▶ [Data for processing]
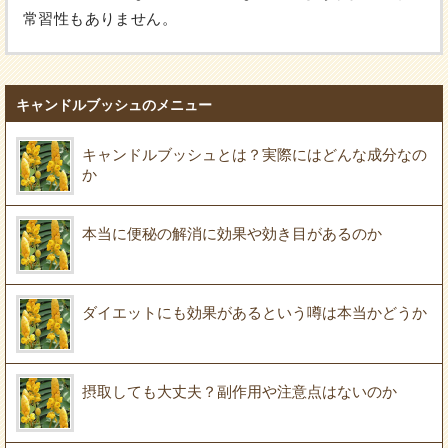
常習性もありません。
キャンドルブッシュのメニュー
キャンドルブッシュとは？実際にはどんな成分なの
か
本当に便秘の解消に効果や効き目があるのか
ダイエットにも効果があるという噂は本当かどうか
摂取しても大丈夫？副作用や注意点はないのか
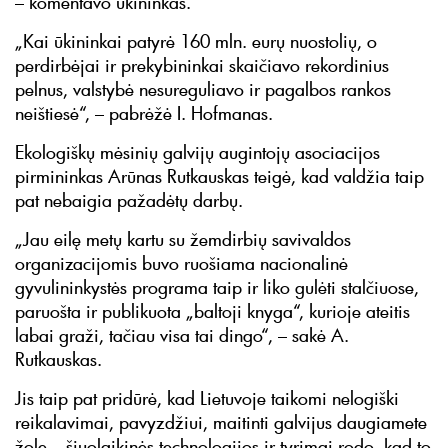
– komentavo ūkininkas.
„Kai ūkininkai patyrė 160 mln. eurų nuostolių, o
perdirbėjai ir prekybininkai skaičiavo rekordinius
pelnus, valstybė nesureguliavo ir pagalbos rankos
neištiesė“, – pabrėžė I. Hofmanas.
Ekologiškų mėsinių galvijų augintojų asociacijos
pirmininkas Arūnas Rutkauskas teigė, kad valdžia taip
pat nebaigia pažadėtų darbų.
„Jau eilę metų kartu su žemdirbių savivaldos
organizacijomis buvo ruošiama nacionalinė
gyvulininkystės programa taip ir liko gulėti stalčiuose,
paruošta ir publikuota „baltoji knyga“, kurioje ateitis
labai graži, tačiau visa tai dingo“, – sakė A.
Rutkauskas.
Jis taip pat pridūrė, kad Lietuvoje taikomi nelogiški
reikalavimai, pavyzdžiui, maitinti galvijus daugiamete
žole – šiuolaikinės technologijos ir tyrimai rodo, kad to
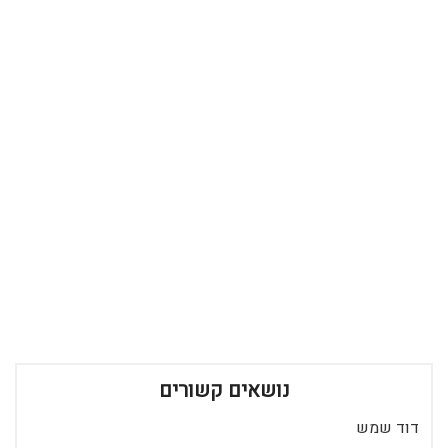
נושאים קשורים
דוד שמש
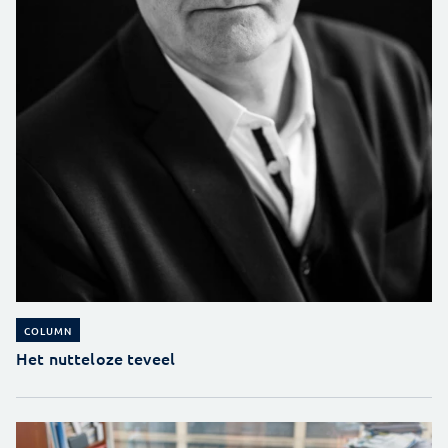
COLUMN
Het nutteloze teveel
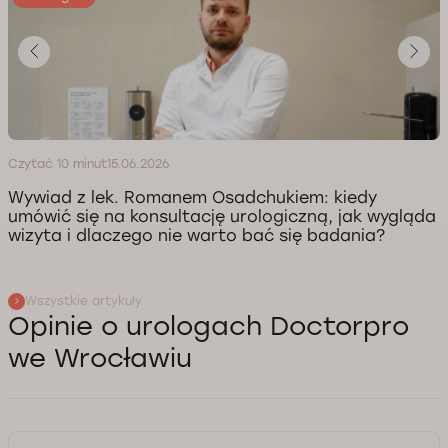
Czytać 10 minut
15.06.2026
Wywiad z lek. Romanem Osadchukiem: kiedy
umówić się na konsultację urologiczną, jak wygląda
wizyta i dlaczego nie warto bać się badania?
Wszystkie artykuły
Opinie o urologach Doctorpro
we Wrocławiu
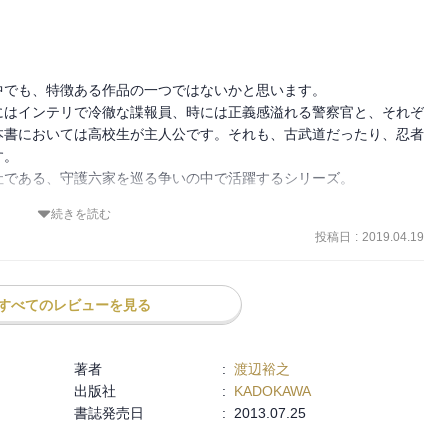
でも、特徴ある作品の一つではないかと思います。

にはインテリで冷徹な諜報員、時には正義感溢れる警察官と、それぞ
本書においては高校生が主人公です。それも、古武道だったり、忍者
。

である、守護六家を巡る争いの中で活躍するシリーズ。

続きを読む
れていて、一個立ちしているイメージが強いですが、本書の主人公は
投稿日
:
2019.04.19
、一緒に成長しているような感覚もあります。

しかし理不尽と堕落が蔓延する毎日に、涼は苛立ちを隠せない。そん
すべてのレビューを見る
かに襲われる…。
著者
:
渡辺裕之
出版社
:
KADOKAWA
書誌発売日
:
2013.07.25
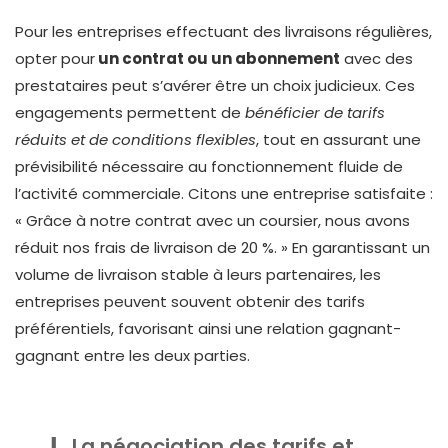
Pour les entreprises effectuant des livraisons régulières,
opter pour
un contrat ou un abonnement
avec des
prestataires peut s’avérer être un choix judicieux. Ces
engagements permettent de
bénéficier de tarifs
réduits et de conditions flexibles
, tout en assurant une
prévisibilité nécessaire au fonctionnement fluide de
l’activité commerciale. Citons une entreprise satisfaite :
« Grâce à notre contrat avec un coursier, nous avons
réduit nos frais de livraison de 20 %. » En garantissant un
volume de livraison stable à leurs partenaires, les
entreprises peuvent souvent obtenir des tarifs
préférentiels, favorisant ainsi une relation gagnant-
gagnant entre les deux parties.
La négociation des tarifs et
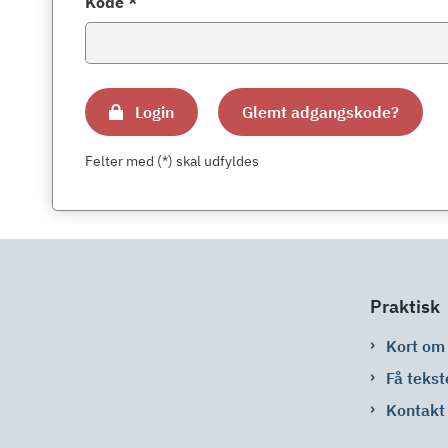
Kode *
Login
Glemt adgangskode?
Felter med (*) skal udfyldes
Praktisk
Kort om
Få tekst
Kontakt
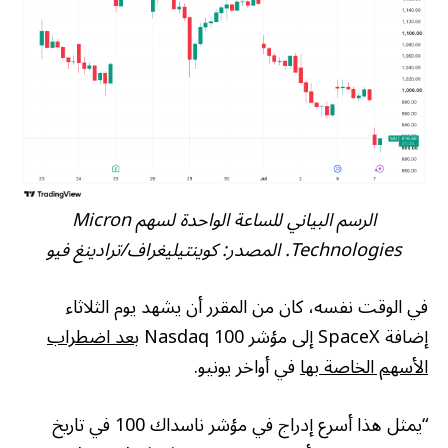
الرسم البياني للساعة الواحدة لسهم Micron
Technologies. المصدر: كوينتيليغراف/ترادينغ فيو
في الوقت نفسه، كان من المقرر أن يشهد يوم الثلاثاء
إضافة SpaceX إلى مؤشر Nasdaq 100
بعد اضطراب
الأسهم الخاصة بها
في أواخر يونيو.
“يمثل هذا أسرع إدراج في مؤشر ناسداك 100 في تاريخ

▶ [Problem details]
Copy from the entries above each line in which the string "tarifs" can be found.

▶ [Response]
bénéficier de tarifs
entreprises peuvent souvent obtenir des tarifs
La négociation des tarifs et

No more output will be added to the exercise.